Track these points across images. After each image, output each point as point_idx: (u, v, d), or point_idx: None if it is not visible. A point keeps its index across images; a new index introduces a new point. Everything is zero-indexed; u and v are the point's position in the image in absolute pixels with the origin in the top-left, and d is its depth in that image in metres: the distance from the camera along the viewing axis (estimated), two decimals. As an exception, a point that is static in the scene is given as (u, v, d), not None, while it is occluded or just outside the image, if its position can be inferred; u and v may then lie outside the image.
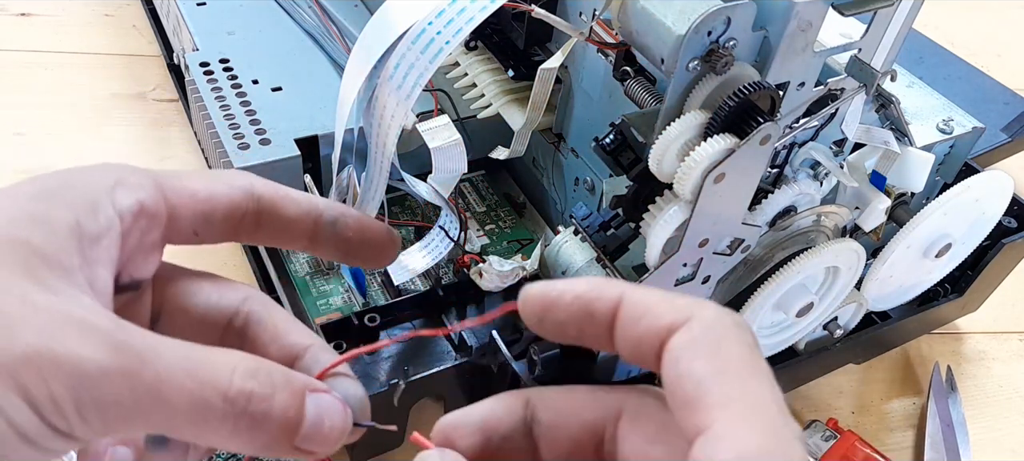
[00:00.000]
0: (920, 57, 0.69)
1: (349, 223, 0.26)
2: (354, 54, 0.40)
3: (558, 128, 0.46)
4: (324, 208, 0.25)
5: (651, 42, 0.32)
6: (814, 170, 0.39)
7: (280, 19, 0.57)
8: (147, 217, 0.22)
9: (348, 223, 0.26)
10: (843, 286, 0.43)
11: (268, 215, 0.25)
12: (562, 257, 0.41)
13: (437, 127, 0.42)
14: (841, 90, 0.36)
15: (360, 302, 0.45)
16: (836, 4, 0.32)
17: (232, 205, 0.24)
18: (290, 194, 0.25)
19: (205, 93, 0.48)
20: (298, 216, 0.25)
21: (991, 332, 0.58)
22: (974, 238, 0.47)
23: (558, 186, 0.48)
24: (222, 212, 0.24)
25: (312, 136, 0.46)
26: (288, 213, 0.25)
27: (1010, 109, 0.65)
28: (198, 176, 0.24)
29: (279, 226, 0.25)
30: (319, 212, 0.25)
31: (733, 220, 0.36)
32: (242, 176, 0.25)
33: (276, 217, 0.25)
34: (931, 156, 0.40)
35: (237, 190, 0.24)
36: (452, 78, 0.48)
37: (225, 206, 0.24)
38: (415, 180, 0.44)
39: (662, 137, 0.32)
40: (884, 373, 0.54)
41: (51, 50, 0.68)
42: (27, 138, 0.59)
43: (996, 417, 0.52)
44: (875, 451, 0.47)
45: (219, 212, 0.24)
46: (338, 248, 0.26)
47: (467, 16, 0.37)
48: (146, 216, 0.22)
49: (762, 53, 0.33)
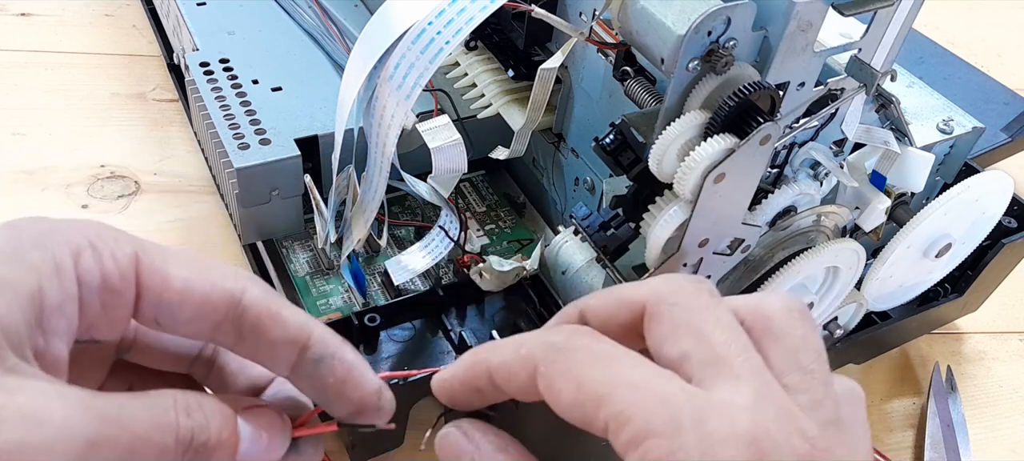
————————
(EXERCISE BRIEF):
Set down the entries above again exactly, minus any image.

(EXERCISE RESPONSE):
Track these points across images. After each image, output each point as point_idx: (u, v, d), or point_idx: None if it is not visible. A point keeps its index across images; a new index introduces a new point. Everything is zero-indexed; u and v are the point's position in the image in absolute pixels with the origin in the top-left, and d is its depth in that image in metres: the distance from the camera along the viewing axis (estimated), two decimals. As an exception, a point that is static in the scene is given as (u, v, d), not None, while it is occluded or just outside the image, if its position can be inferred; u and v may then lie outside the image.
[00:00.000]
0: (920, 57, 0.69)
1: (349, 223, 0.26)
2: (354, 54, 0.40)
3: (558, 128, 0.46)
4: (324, 208, 0.25)
5: (651, 42, 0.32)
6: (814, 170, 0.39)
7: (280, 19, 0.57)
8: (147, 217, 0.22)
9: (348, 223, 0.26)
10: (843, 286, 0.43)
11: (268, 215, 0.25)
12: (562, 257, 0.41)
13: (437, 127, 0.42)
14: (841, 90, 0.36)
15: (360, 302, 0.45)
16: (836, 4, 0.32)
17: (232, 205, 0.24)
18: (290, 194, 0.25)
19: (205, 93, 0.48)
20: (298, 216, 0.25)
21: (991, 332, 0.58)
22: (974, 238, 0.47)
23: (558, 186, 0.48)
24: (222, 212, 0.24)
25: (312, 136, 0.46)
26: (288, 213, 0.25)
27: (1010, 109, 0.65)
28: (198, 176, 0.24)
29: (279, 226, 0.25)
30: (319, 212, 0.25)
31: (733, 220, 0.36)
32: (242, 176, 0.25)
33: (276, 217, 0.25)
34: (931, 156, 0.40)
35: (237, 190, 0.24)
36: (452, 78, 0.48)
37: (225, 206, 0.24)
38: (415, 180, 0.44)
39: (662, 137, 0.32)
40: (884, 373, 0.54)
41: (51, 50, 0.68)
42: (27, 138, 0.59)
43: (996, 417, 0.52)
44: (875, 451, 0.47)
45: (219, 212, 0.24)
46: (338, 248, 0.26)
47: (467, 16, 0.37)
48: (146, 216, 0.22)
49: (762, 53, 0.33)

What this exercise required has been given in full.